Livre. A-t-on le droit, lorsqu’on est scientifique, de s’engager dans le débat public ? A cette question devenue cruciale pour un nombre croissant de chercheurs, Sortir des labos pour défendre le vivant (Seuil, 72 pages, 4,90 euros) rédigé par une dizaine de membres du collectif Scientifiques en rébellion apporte une réponse évidemment engagée mais aussi argumentée. L’organisation, qui regroupe quelque 500 chercheurs issus de toutes disciplines, alerte depuis 2020 sur l’urgence à lutter contre le réchauffement climatique et l’effondrement de la biodiversité.

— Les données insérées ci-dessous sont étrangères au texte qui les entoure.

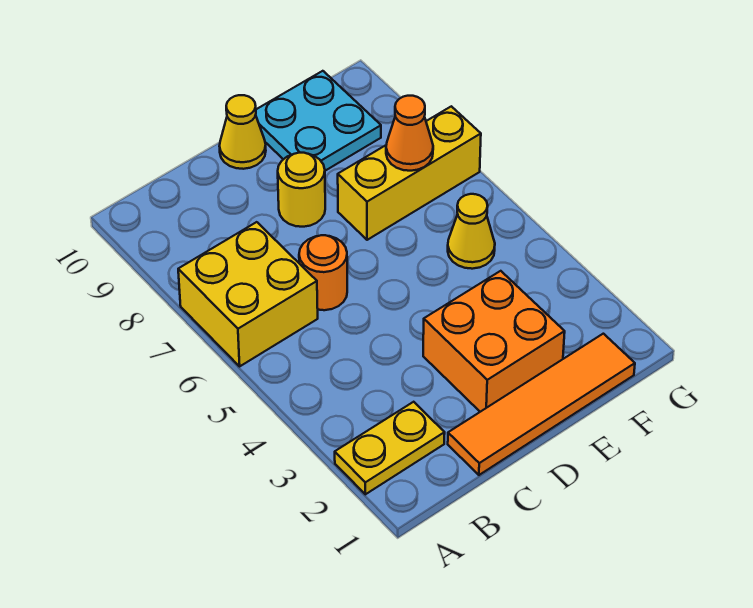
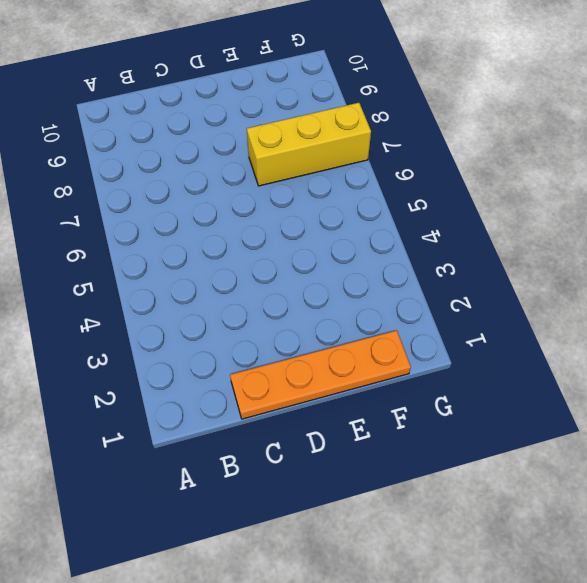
orange 1x4 plate [230,330,411,419] -> orange 1x4 tile [448,334,635,475]
none -> yellow 1x2 plate [335,402,445,494]
none -> yellow 2x2 brick [178,222,318,366]

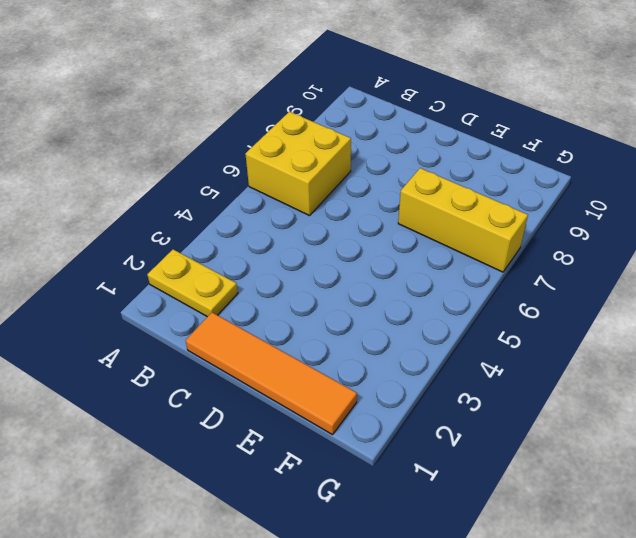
none -> orange 1x1 round brick [299,235,347,310]
none -> orange 2x2 brick [423,271,565,412]

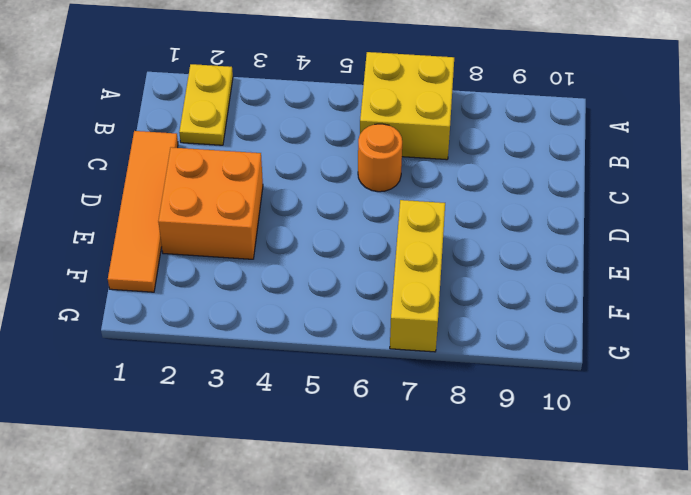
none -> yellow 1x1 round brick [278,153,325,227]
none -> yellow 1x1 cone [220,95,266,169]

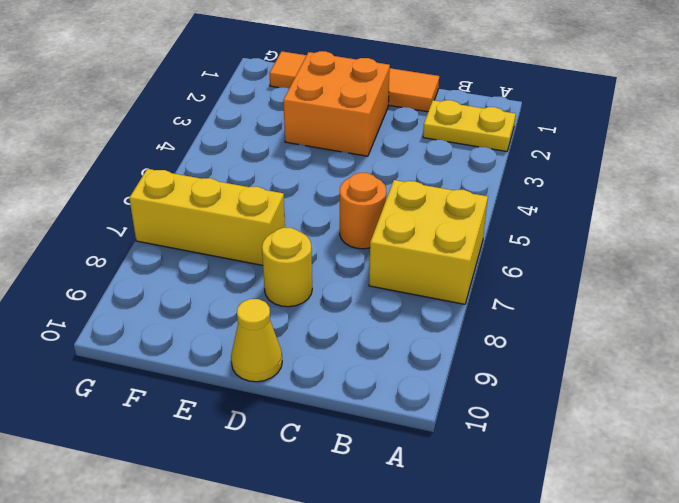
none -> cyan 2x2 plate [256,71,381,171]
none -> yellow 1x1 cone [448,194,495,269]

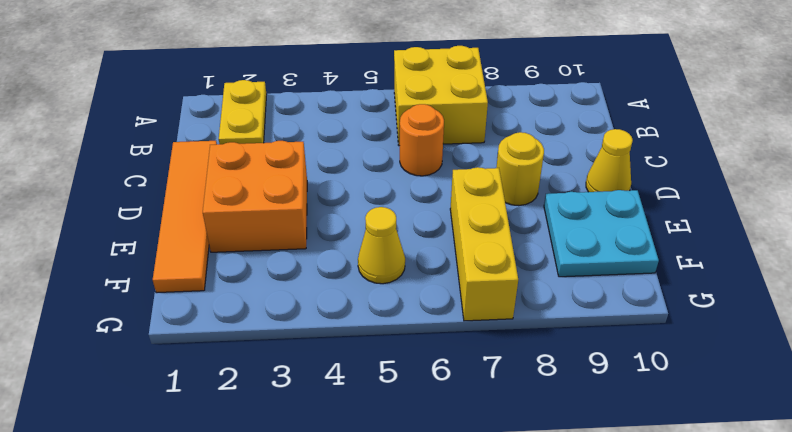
none -> orange 1x1 cone [386,96,433,171]

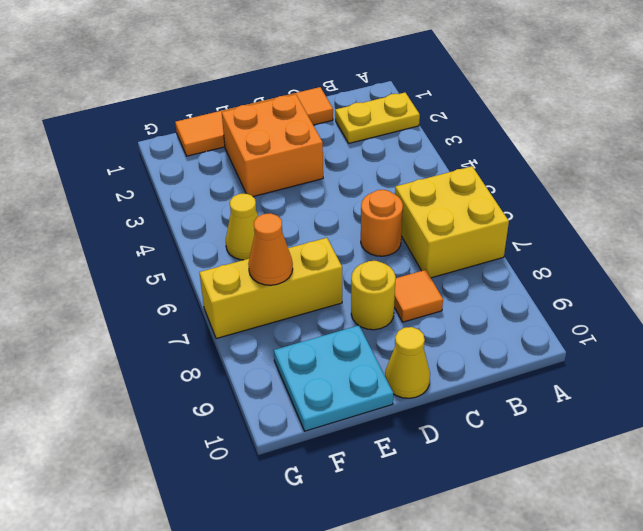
orange 1x1 tile [394,270,443,322] -> none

Outre l’organisation de conférences, ses membres assument le choix d’actions de désobéissance civile non violente – blocages de pont ou d’autoroute, perturbations d’assemblées générales d’actionnaires – au risque de poursuites judiciaires. Ces initiatives suscitent des discussions dans le milieu de la recherche, où l’engagement a longtemps été considéré comme suspect, voire incompatible avec le rôle du chercheur.
L’ouvrage présente l’intérêt de replacer ce débat dans une perspective historique qu’il fait remonter à l’affaire Dreyfus. Le directeur de l’Institut Pasteur de l’époque, Emile Duclaux, avait alors dérogé au principe de neutralité pour défendre l’innocence du capitaine, affirmant vouloir « fonder l’exigence démocratique sur l’usage des savoirs ».
Au cours du XXe siècle, cette question des usages des savoirs s’est posée avec une acuité tragique après l’utilisation de la bombe atomique par les Etats-Unis en 1945. Et, dans les décennies suivantes, nombreux sont les scientifiques à dénoncer les effets de l’amiante, du tabac, des pesticides ou de la déforestation tout en subissant les attaques de certains de leurs pairs.
Recherche et idéologie
Le texte rappelle les nombreux travaux académiques qui, depuis le sociologue Max Weber (1864-1920), démontent l’idée d’une « prétendue » neutralité scientifique. Ignorer certains biais dans le champ académique contribue en effet à les renforcer, notamment dans le domaine de l’environnement, rappellent les auteurs. De même, vouloir dépolitiser la science conduit à protéger les intérêts dominants alors que « la recherche a historiquement contribué à diffuser et légitimer une idéologie de croissance illimitée et de domination de la nature ».
Rythmé par des témoignages personnels, l’ouvrage éclaire les motivations des scientifiques engagés – de « la lutte contre un système mortifère » à la défense de l’« intérêt général » – et la crise existentielle qu’ils traversent. Les auteurs évoquent aussi les débats internes qui parcourent le collectif, tels que : « Faut-il aller plus loin pour se faire entendre ? » Ou encore : « Le mélange des genres entre recherche et engagement ne risque-t-il pas d’affaiblir la confiance du grand public à l’égard de la parole scientifique ? » Pour éviter ce dernier écueil, l’organisation a choisi de restreindre ses prises de position aux seuls arguments validés par le consensus scientifique, se gardant de déclarations issues du registre de l’opinion.